I have a 10-8-4 and 2 years old. They all speak French (the 2 year old does not speak much yet and says a few words in both languages). They all took a little longer than most kids to really start speaking, which I heard is commun for kids who are learning 2 languages at once.
My oldest is 10 and used to speak 3 languages, French, English and Italian but since dad speaks mostly English w/the kids and Nonni do not come to visit much anymore, the Italian has been pretty much lost.
I have always been very serious about talking only in French w/my kids and have them answer to me in French, except when we pray (because I learned how to pray in English and it feels weird to me to pray in French).
This is my first year homeschooling. I waited until they knew the Alphabet well in English to introduce it in French because I did not want them to get mixt up.
My 10 and 8 years old are starting this year to read.
My 10 years old is very good w/languages, he picks it up pretty quick. My 8 years old needs a little more practice, some sounds are more hard for him to pronounce.
My 4 years old is in Preschool. I am starting homeschooling w/him next year but I do not think of starting w/reading and writing French until the English is well established.
I started Spanish with my kids this year, ages 7, 5, & 3. We are learning it as a family and y goal is for them to be able to communicate in the language well. This year is mostly about exposure and picking up some basic vocabulary. I wanted to start young because of the incredible capacity for language at younger ages. I love languages and this was important to me.
We started Spanish this year as well. My kids are 6, 4, and 2. My DH speaks it, which is why we chose Spanish. We have just been watching the Salsa videos, and then trying to use the vocabulary whenever we can. DH throws out fun phrases whenever he thinks about it. We also think that early exposure is best, but our language study isn’t incredibly formal yet.
As to reading/writing, I have posted all the words and phrases (probably 100 -120 words) on our upright freezer beside our kitchen table. So we refer to that and talk about the words, so both my 6 and 4 year old can read all the words they can say/understand. (My 4yr old is reading English enough to handle books like the Frog and Toad readers.) Even my 2 year old can point to a few words, such as colours and numbers, because she asks about them all the time. It hasn’t seemed to confuse them at all.
We haven’t started writing, nor have we done any direct instruction in the differences between sounds in English/Spanish.
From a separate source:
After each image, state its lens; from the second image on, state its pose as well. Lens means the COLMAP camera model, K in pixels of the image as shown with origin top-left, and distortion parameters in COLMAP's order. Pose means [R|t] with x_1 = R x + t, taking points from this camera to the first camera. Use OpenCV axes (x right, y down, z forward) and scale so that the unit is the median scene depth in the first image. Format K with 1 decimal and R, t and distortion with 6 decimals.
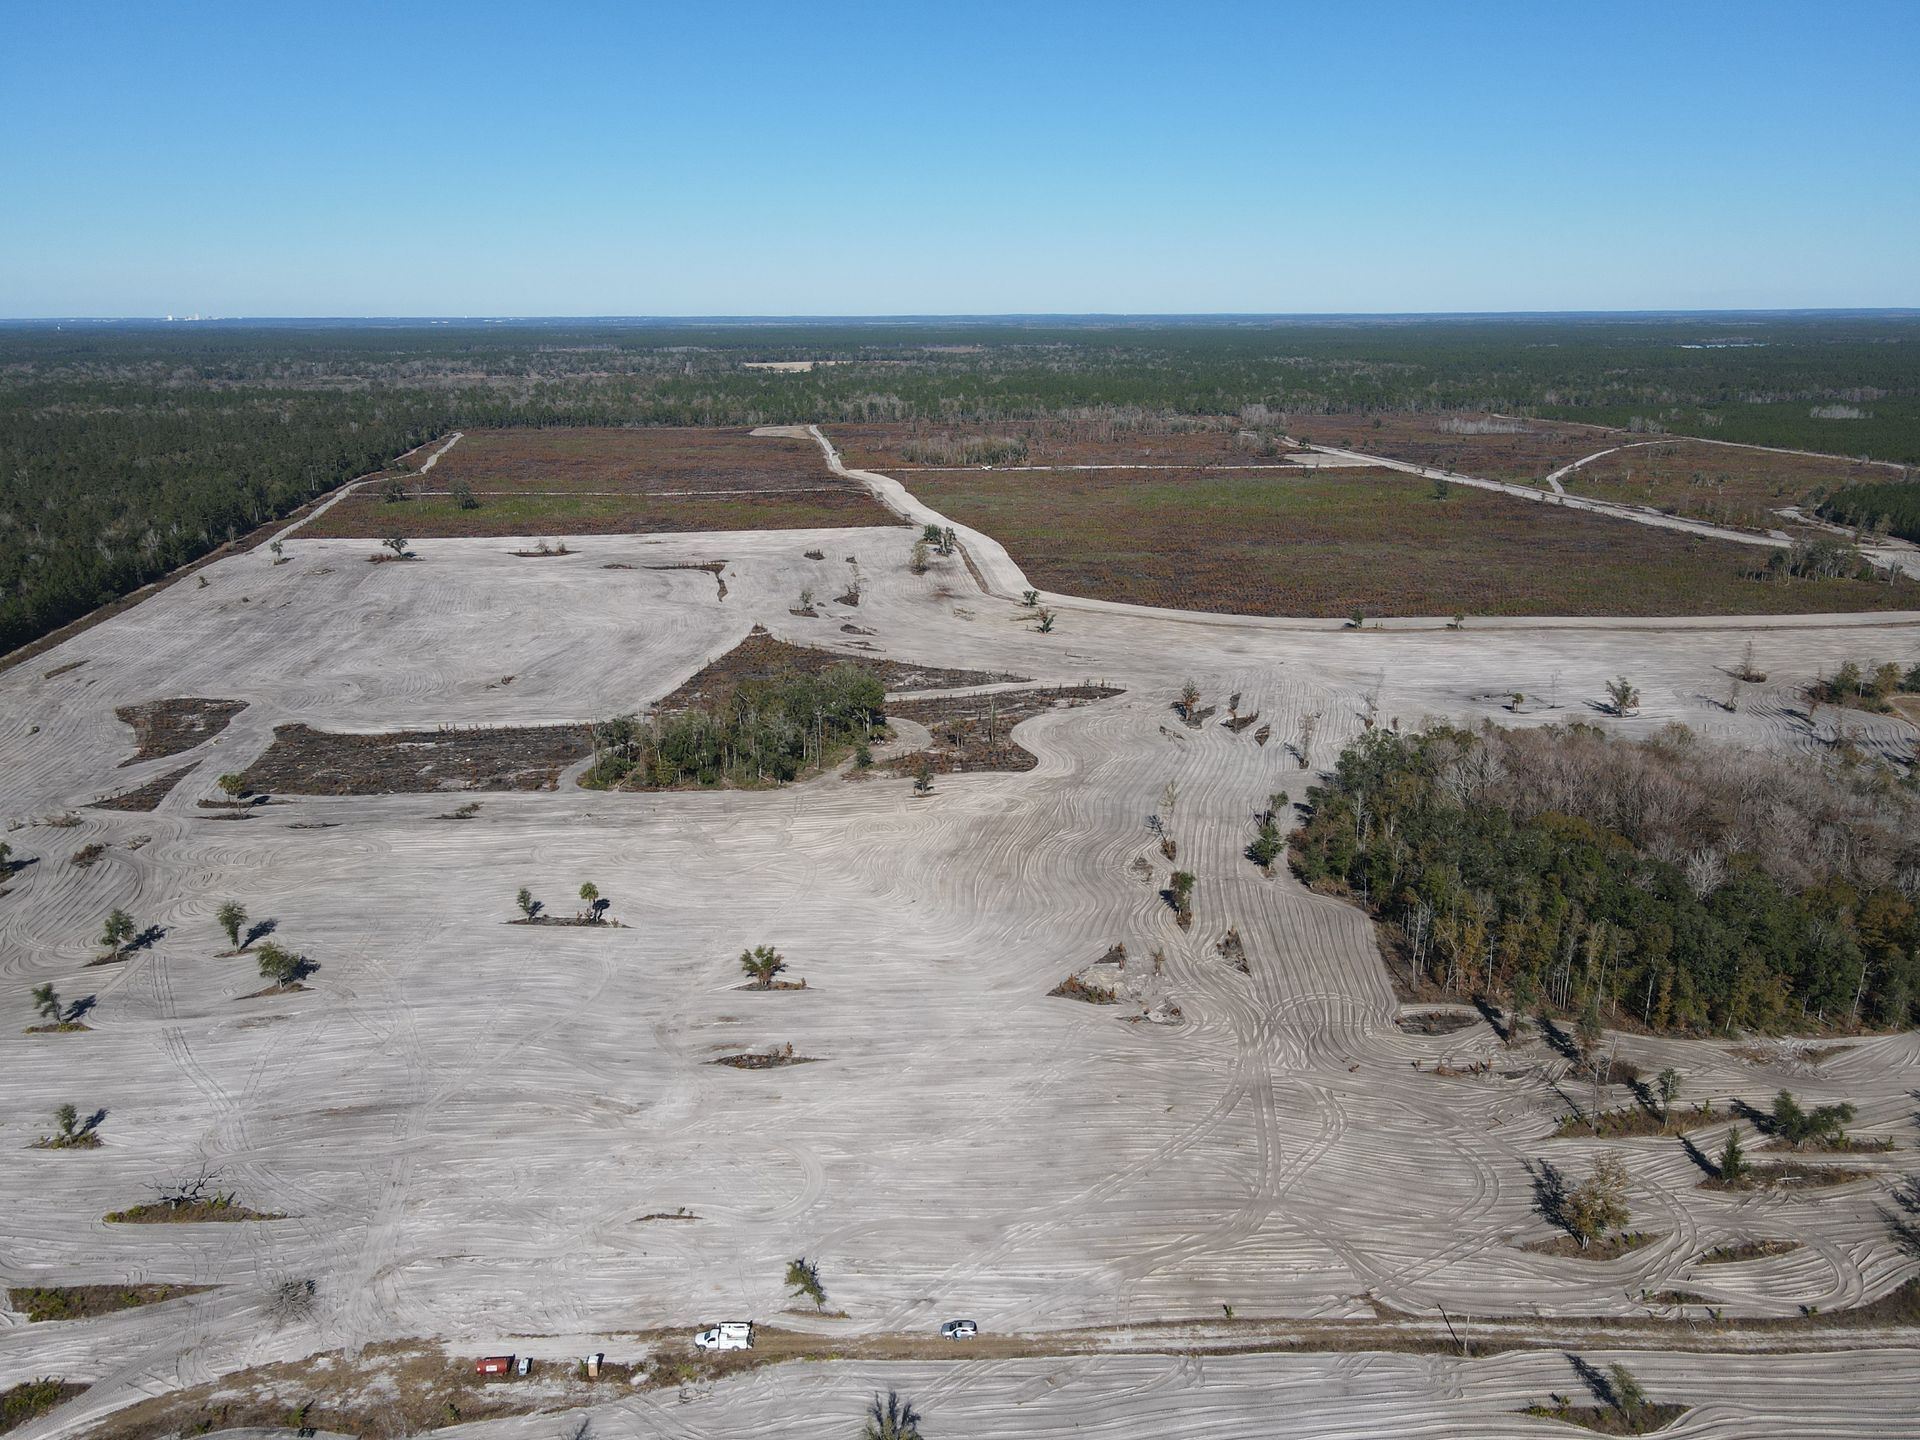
lens RADIAL K [[1414.0, 0, 960.0], [0, 1414.0, 720.0], [0, 0, 1]] dist [-0.003101, 0.039384]
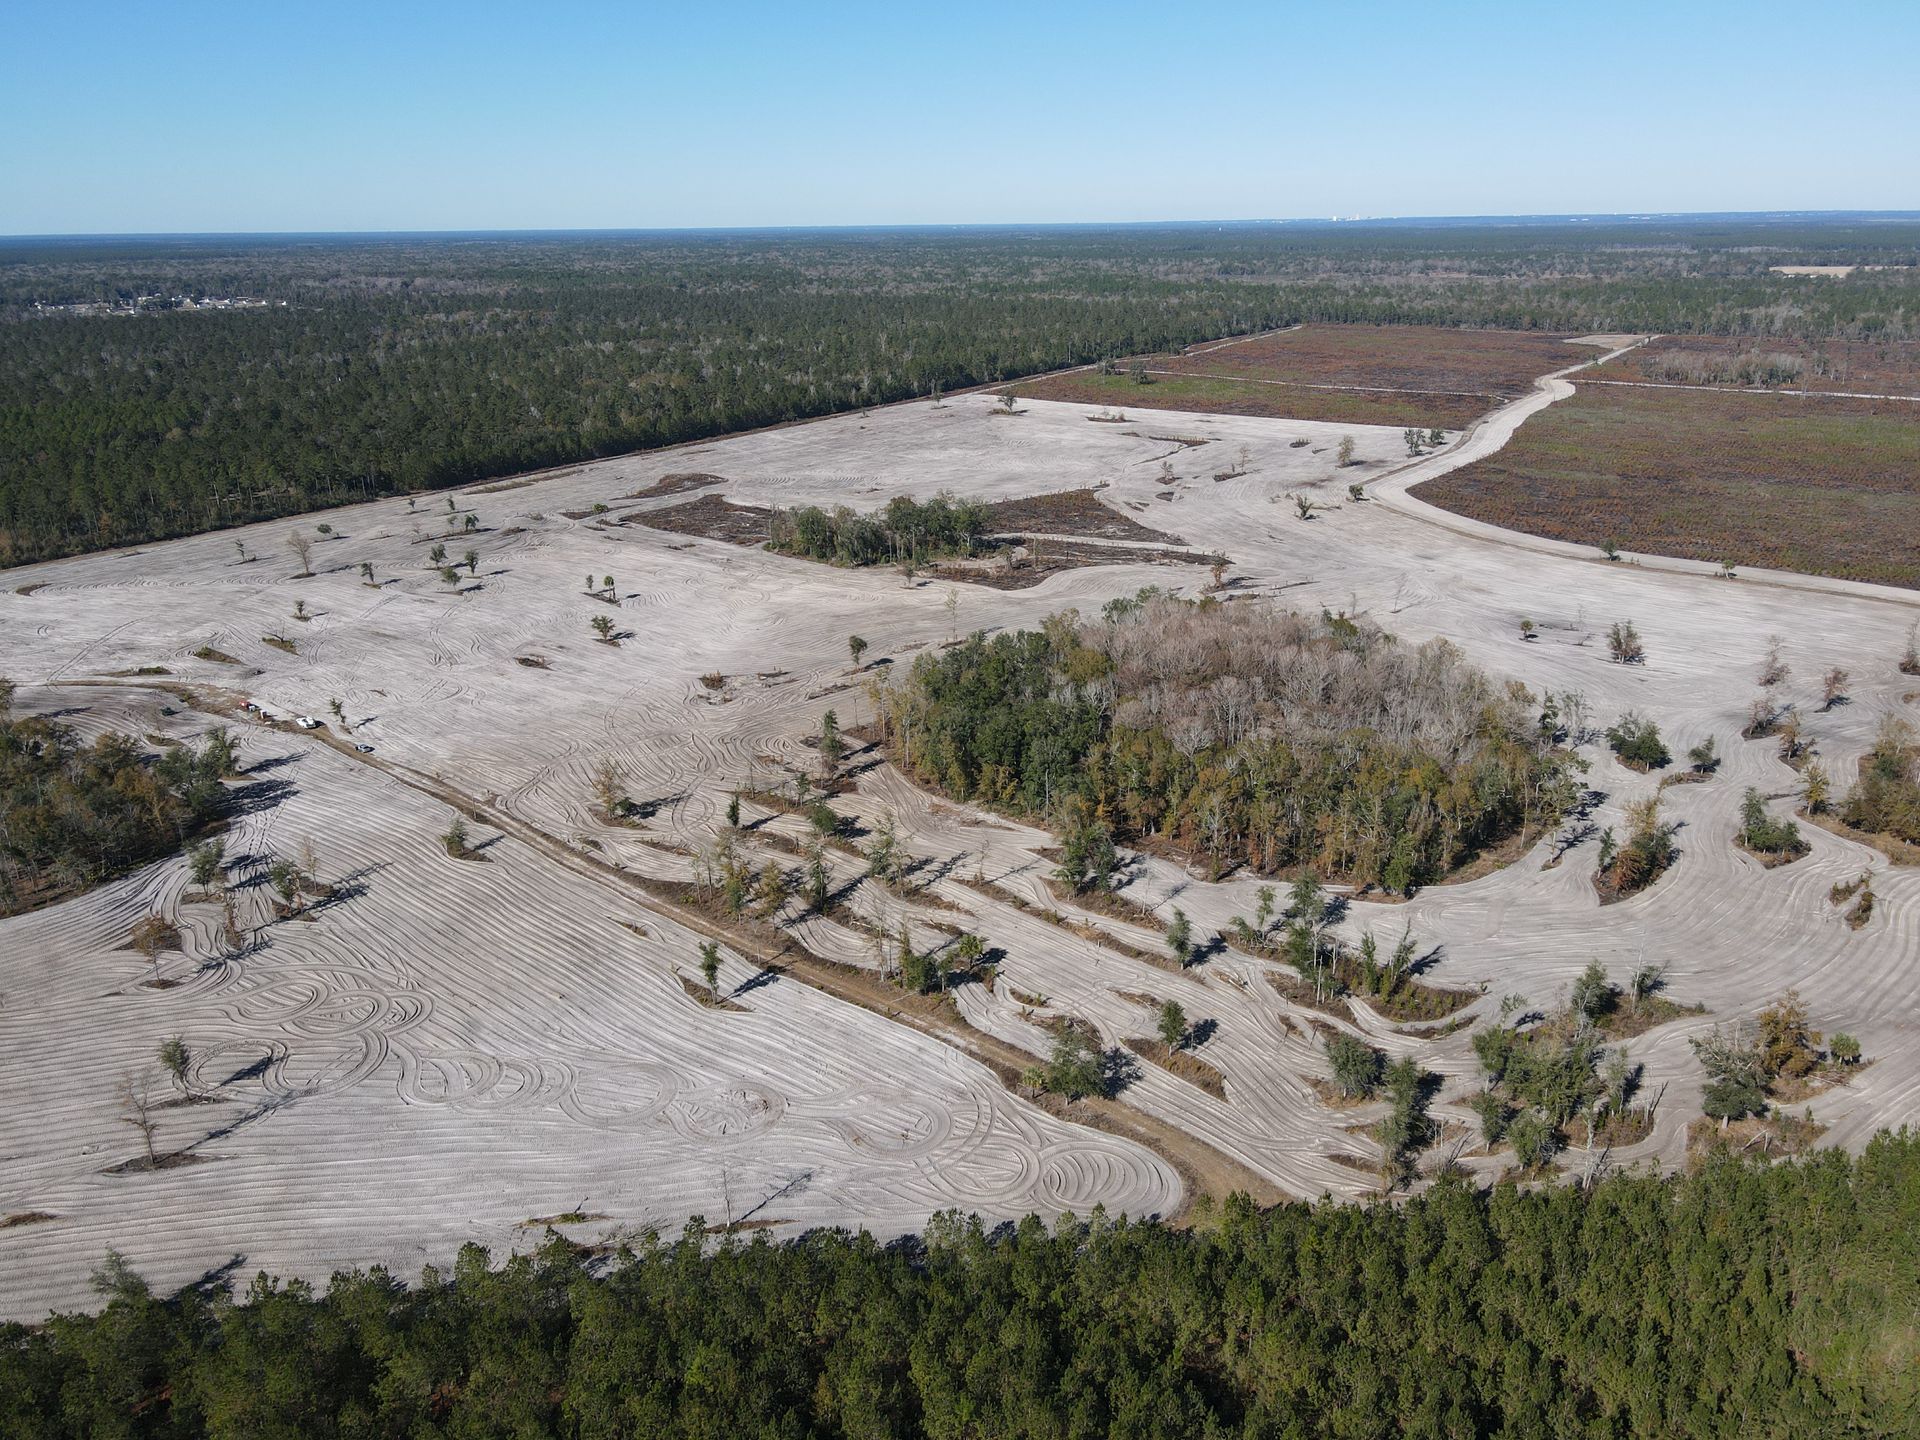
lens RADIAL K [[1414.0, 0, 960.0], [0, 1414.0, 720.0], [0, 0, 1]] dist [-0.003101, 0.039384]
pose [[0.732013, 0.226683, -0.642473, 0.455398], [-0.184650, 0.973739, 0.133180, -0.006040], [0.655791, 0.021143, 0.754647, 0.013129]]
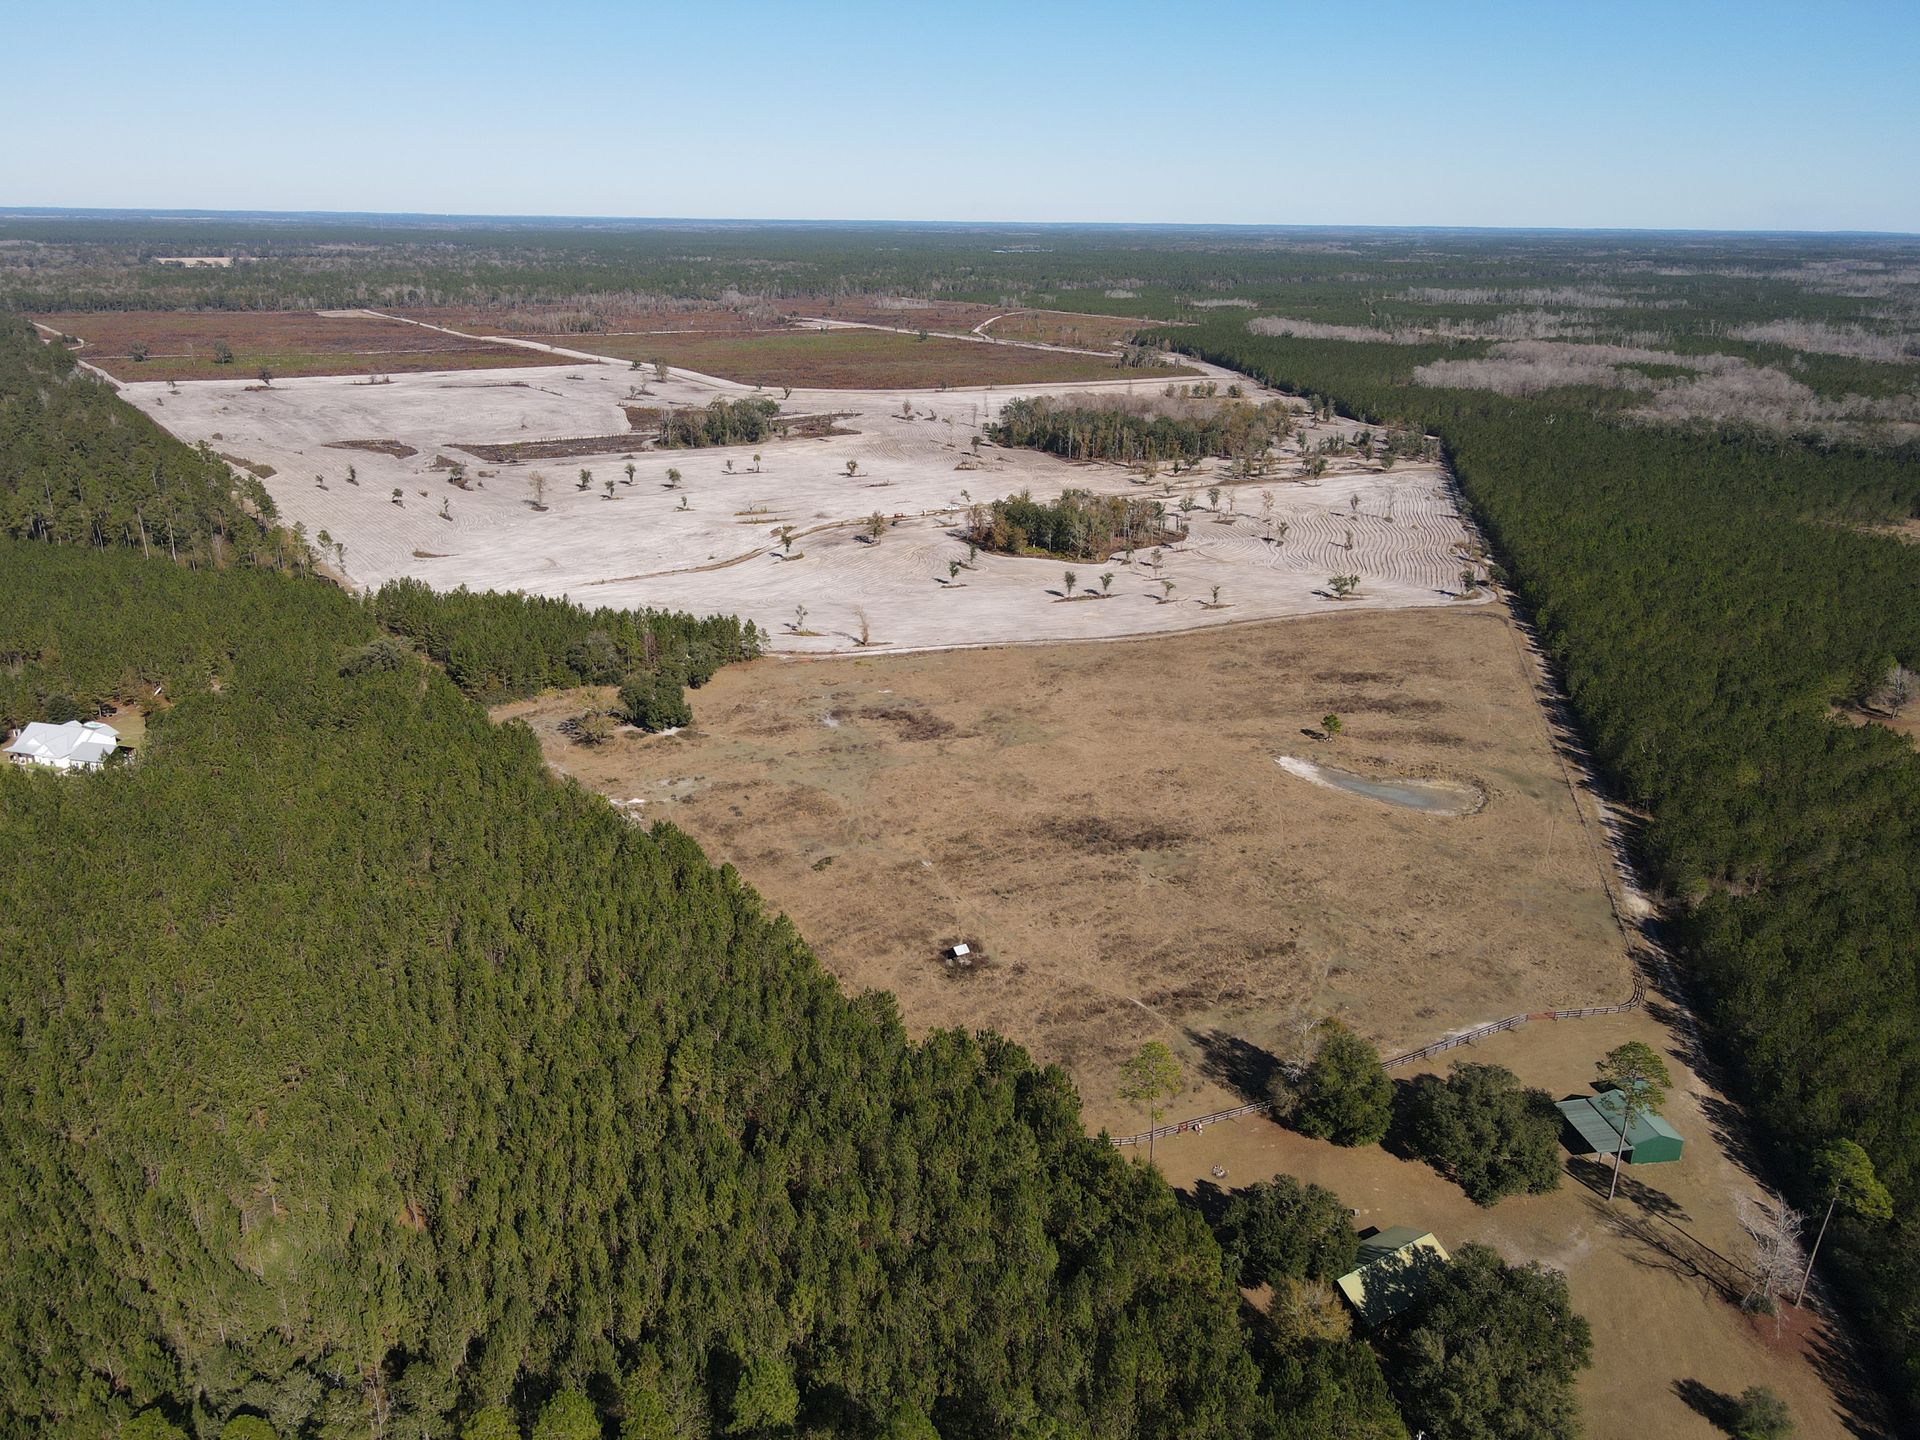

We probably won’t do this for a long while, unless my 6yo wants to try. (4yo isn’t even holding a crayon well yet, it’ll be a while before any writing is on our radar for him!)
Someday we may address German, because I have some background there. We’ll probably do some basic French, as well, since we are in Canada. It should be relatively easy after the Spanish. I haven’t decided on Latin yet.
I tried to do a formal language with my 6yo this year and decided to drop it. Too advanced for him, and I wanted to take a different approach. If you’re looking for a gentle, easy, fun way to introduce Spanish, I highly recommend this set of DVDs I only linked to one, but you’ll see by browsing that there are several). Many of them are available at our library. Also, Spanish music (nursery rhyme types) to memorize, like we do our poems. Really gentle and simple. Right now, he and his 3yo brother enjoy them but they are learning to understand (not necessarily speak) many words. The DVDs take the immersion approach. Just another thought! I will eventually use some of the words from the DVD to incorporate into our lives and maybe write out some index cards and label stuff around the house. But for now, I think this is great exposure with no work required by Mom!